As previsões de chegada de uma massa de ar frio ao país, derrubando temperaturas a níveis históricos nas regiões Sudeste e Sul, com neve, chuva congelante, geada e ciclone extratropical, principalmente nos estados de Santa Catarina e Rio Grande do Sul, acendem o alerta para a vulnerabilidade de mais de 220 mil brasileiros que vivem hoje em situação de rua em todo o país, segundo estimativas do Instituto de Pesquisas Econômicas e Aplicadas (Ipea) anteriores à pandemia da COVID-19.
Estima-se que esse número tenha dobrado nos últimos dois anos com os efeitos da doença e do aumento acelerado da inflação. São brasileiros que dependem mais da solidariedade dos seus concidadãos e que nem sempre contam com políticas públicas. Até porque, essas políticas precisam ser voltadas para retirar essas pessoas da situação precária na qual sobrevivem e não apenas – embora extremamente necessárias – para campanhas de doação de agasalho.
A expectativa de frio extremo joga luz sobre um contingente de brasileiros que, principalmente nas capitais, vivem em barracas nas avenidas, debaixo de marquises e viadutos, muitas vezes com crianças. Mas, além desses, há outro contingente de brasileiros que vivem em moradias precárias. Nas contas do IBGE, também anteriores à pandemia, há 5,1 milhões de domicílios em situação precária no Brasil, o que, considerando a estatística de uma média de 4 pessoas por moradia, compreende um universo de pouco mais de 20 milhões de pessoas. E não é apenas a temperatura baixa e as doenças de inverno que assombram os brasileiros.
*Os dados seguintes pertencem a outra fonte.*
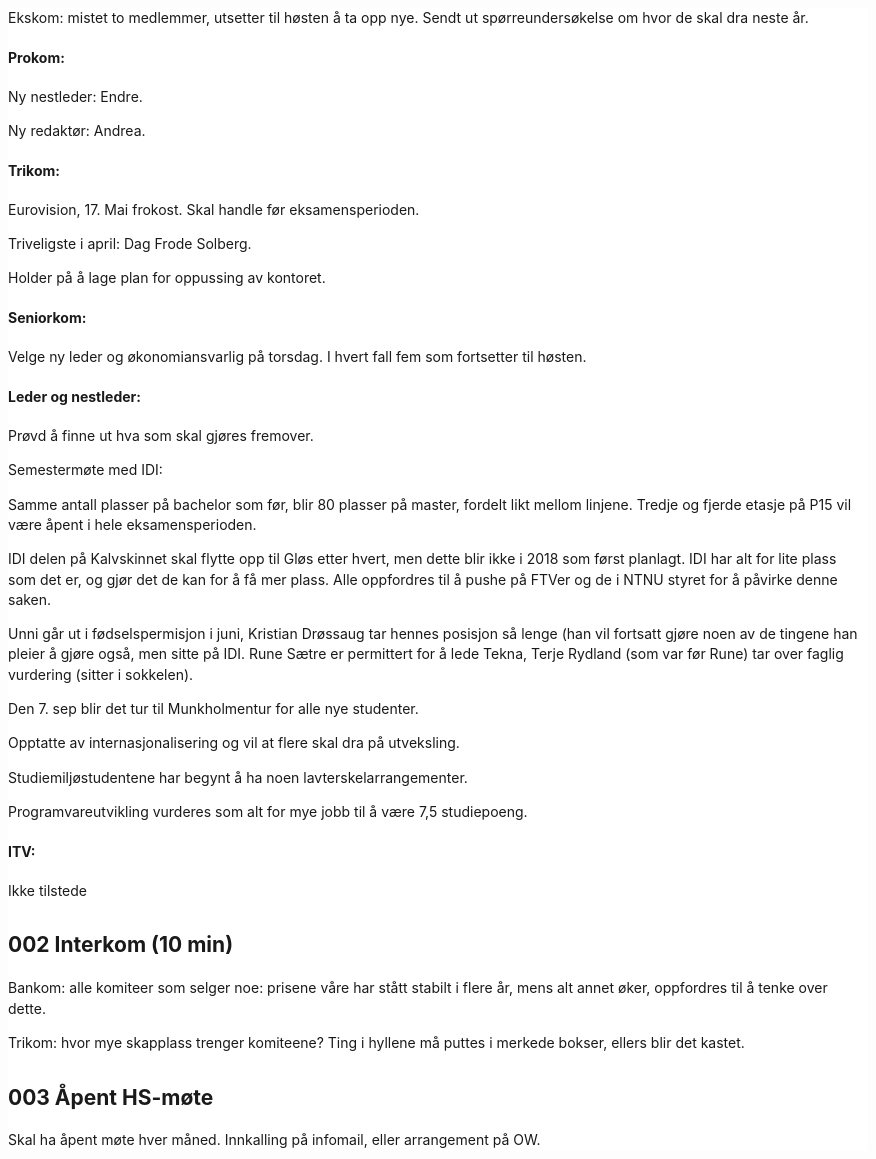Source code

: Ekskom: mistet to medlemmer, utsetter til høsten å ta opp nye. Sendt ut spørreundersøkelse om hvor de skal dra neste år.

#### Prokom:  
Ny nestleder: Endre.

Ny redaktør: Andrea.

#### Trikom:  
Eurovision, 17. Mai frokost.
Skal handle før eksamensperioden.

Triveligste i april: Dag Frode Solberg.

Holder på å lage plan for oppussing av kontoret.

#### Seniorkom: 
Velge ny leder og økonomiansvarlig på torsdag. I hvert fall fem som fortsetter til høsten.

#### Leder og nestleder:  
Prøvd å finne ut hva som skal gjøres fremover.

Semestermøte med IDI: 

Samme antall plasser på bachelor som før, blir 80 plasser på master, fordelt likt mellom linjene. Tredje og fjerde etasje på P15 vil være åpent i hele eksamensperioden. 

IDI delen på Kalvskinnet skal flytte opp til Gløs etter hvert, men dette blir ikke i 2018 som først planlagt. IDI har alt for lite plass som det er, og gjør det de kan for å få mer plass. Alle oppfordres til å pushe på FTVer og de i NTNU styret for å påvirke denne saken. 

Unni går ut i fødselspermisjon i juni, Kristian Drøssaug tar hennes posisjon så lenge (han vil fortsatt gjøre noen av de tingene han pleier å gjøre også, men sitte på IDI. Rune Sætre er permittert for å lede Tekna, Terje Rydland (som var før Rune) tar over faglig vurdering (sitter i sokkelen).

Den 7. sep blir det tur til Munkholmentur for alle nye studenter. 

Opptatte av internasjonalisering og vil at flere skal dra på utveksling. 

Studiemiljøstudentene har begynt å ha noen lavterskelarrangementer. 

Programvareutvikling vurderes som alt for mye jobb til å være 7,5 studiepoeng.


#### ITV: 
Ikke tilstede

## 002 Interkom (10 min) 
Bankom: alle komiteer som selger noe: prisene våre har stått stabilt i flere år, mens alt annet øker, oppfordres til å tenke over dette.

Trikom: hvor mye skapplass trenger komiteene? Ting i hyllene må puttes i merkede bokser, ellers blir det kastet. 

## 003 Åpent HS-møte
Skal ha åpent møte hver måned. Innkalling på infomail, eller arrangement på OW.
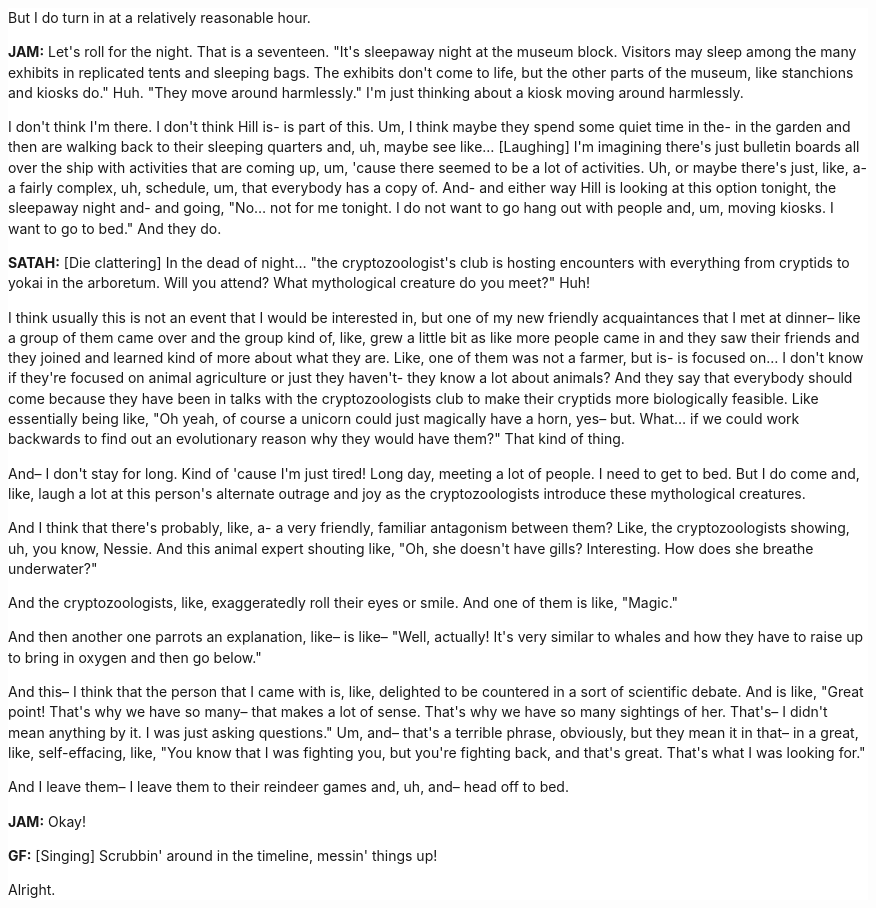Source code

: But I do turn in at a relatively reasonable hour.

**JAM:** Let's roll for the night. That is a seventeen. "It's sleepaway night at the museum block. Visitors may sleep among the many exhibits in replicated tents and sleeping bags. The exhibits don't come to life, but the other parts of the museum, like stanchions and kiosks do." Huh. "They move around harmlessly." I'm just thinking about a kiosk moving around harmlessly.

I don't think I'm there. I don't think Hill is- is part of this. Um, I think maybe they spend some quiet time in the- in the garden and then are walking back to their sleeping quarters and, uh, maybe see like… \[Laughing\] I'm imagining there's just bulletin boards all over the ship with activities that are coming up, um, 'cause there seemed to be a lot of activities. Uh, or maybe there's just, like, a- a fairly complex, uh, schedule, um, that everybody has a copy of. And- and either way Hill is looking at this option tonight, the sleepaway night and- and going, "No… not for me tonight. I do not want to go hang out with people and, um, moving kiosks. I want to go to bed." And they do.

**SATAH:** \[Die clattering\] In the dead of night… "the cryptozoologist's club is hosting encounters with everything from cryptids to yokai in the arboretum. Will you attend? What mythological creature do you meet?" Huh\!

I think usually this is not an event that I would be interested in, but one of my new friendly acquaintances that I met at dinner– like a group of them came over and the group kind of, like, grew a little bit as like more people came in and they saw their friends and they joined and learned kind of more about what they are. Like, one of them was not a farmer, but is- is focused on… I don't know if they're focused on animal agriculture or just they haven't- they know a lot about animals? And they say that everybody should come because they have been in talks with the cryptozoologists club to make their cryptids more biologically feasible. Like essentially being like, "Oh yeah, of course a unicorn could just magically have a horn, yes– but. What… if we could work backwards to find out an evolutionary reason why they would have them?" That kind of thing.

And– I don't stay for long. Kind of 'cause I'm just tired\! Long day, meeting a lot of people. I need to get to bed. But I do come and, like, laugh a lot at this person's alternate outrage and joy as the cryptozoologists introduce these mythological creatures.

And I think that there's probably, like, a- a very friendly, familiar antagonism between them? Like, the cryptozoologists showing, uh, you know, Nessie. And this animal expert shouting like, "Oh, she doesn't have gills? Interesting. How does she breathe underwater?"

And the cryptozoologists, like, exaggeratedly roll their eyes or smile. And one of them is like, "Magic."

And then another one parrots an explanation, like– is like– "Well, actually\! It's very similar to whales and how they have to raise up to bring in oxygen and then go below."

And this– I think that the person that I came with is, like, delighted to be countered in a sort of scientific debate. And is like, "Great point\! That's why we have so many– that makes a lot of sense. That's why we have so many sightings of her. That's– I didn't mean anything by it. I was just asking questions." Um, and– that's a terrible phrase, obviously, but they mean it in that– in a great, like, self-effacing, like, "You know that I was fighting you, but you're fighting back, and that's great. That's what I was looking for."

And I leave them– I leave them to their reindeer games and, uh, and– head off to bed.

**JAM:** Okay\!

**GF:** \[Singing\] Scrubbin' around in the timeline, messin' things up\!

Alright.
A mudança climática no Sul do país pode agravar outro tormento para a população menos favorecida: a inflação. No momento em que os preços de hortaliças mostram perda de fôlego nas bancas das feiras e prateleiras dos supermercados, o frio extremo pode gerar perdas nas culturas de hortaliças folhosas e legumes, como batata e tomate, e frutas. E alguns desses itens, como o tomate, foram os grandes vilões do elevado índice de inflação do país, junto com os combustíveis, que nesse caso também podem ser afetados pelo inverno mais rigoroso. A queda de temperatura e a ocorrência de geadas afetam a safra de cana-de-açúcar, com risco de elevação dos preços do etanol e consequentemente da gasolina, na qual o derivado da cana é adicionado.
E tanto no caso da população que sofrerá os efeitos do frio, quanto no caso da possibilidade de aumento de preços por causa de efeitos climáticos, o governo federal se mostra de mãos atadas e sem iniciativas que possam amenizar uma ou outra situação. Mesmo em relação a medidas que o próprio governo adotou, há desacerto em relação aos objetivos. O ministro da Economia, Paulo Guedes, diz que cobra das indústrias a redução de preços depois do corte de 35% no Imposto sobre Produtos Industrializados (IPI), enquanto o presidente Jair Bolsonaro afirmou recentemente que os preços seriam reajustados, mas não foram porque o imposto foi reduzido, sinalizando que o objetivo da medida já teria sido alcançado.
Pressionado e muitas vezes agindo mais para buscar sua re- eleição, o próprio Bolsonaro contribui para pressionar os preços. A correção da tabela de fretes por medida provisória, editada para amenizar os protestos dos caminhoneiros contra a alta do diesel, vai elevar os preços dos produtos transportados por caminhão, o que significa mais de 60% da carga movimentada no país. Frete é custo e foi o encarecimento dos custos que barrou a transferência integral da redução do IPI na indústria para os preços ao consumidor. O frio maior do que o esperado grita pela solidariedade dos brasileiros para agasalhar os mais pobres. E na ausência de uma ação mais vigorosa do governo, se solidarizam para enfrentar a inflação fazendo compras em grupo e em maior quantidade nas centrais de abastecimento.